Does your society say you only owe good behavior to people who are part of the same racial category as you? Or the same gender or sexual category as you? Or only people who are citizens of your country and everybody else be damned? Focus on enlarging that circle to humanity itself, and Boas said you will have become not only more scientific in your way of seeing the world, you will have become more moral in your way of behaving in the world.

CM: You write, “Just as the cure for a fatal disease might lie in an undiscovered plant in some remote jungle, so too the solution to social problems might be found in how other people in other places have worked out humanity’s common challenges. And there is urgency in this work: as countries change and the world becomes ever more connected, the catalog of human solutions necessarily gets thinner and thinner.”

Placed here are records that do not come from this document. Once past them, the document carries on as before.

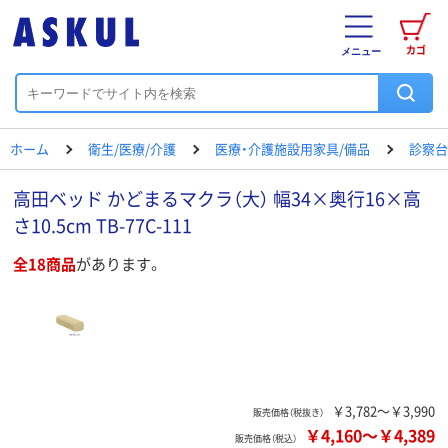
カゴ
メニュー
ホーム
衛生/医療/介護
医療・介護施設用家具/備品
診察台
高田ベッド かどまるマクラ（大） 幅34×奥行16×高
さ10.5cm TB-77C-111
全18商品
があります。
￥3,782～￥3,990
販売価格（税抜き）
￥4,160
～
￥4,389
販売価格（税込）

Is this coming together of humanity—is it increasingly a concern due to climate change? Are those who do not consider the way others have confronted challenges and come up with solutions—those who only look inwardly and don’t look at others for ideas and inspiration—is their society or culture far less sustainable? Is nationalism like that inevitably going to die out since it doesn’t seek help from others?

CK: I would never say anything in life is inevitable. But I do think there is a great lesson in Gods of the Upper Air and the work of Boas and his students in the present moment. Just as it’s very easy for us to look back at scientific racism and eugenics a century ago and see them for the horrors they were, it is a useful experiment to ask in the present moment what the things are that a century from now our children and grandchildren and great-grandchildren will look back on and say, “How could they not have seen this?” I think climate change is obviously at the top of that list.

CM: Charles, I really appreciate you being on the show this week. Thanks so much.

CK: I really enjoyed talking with you, thank you.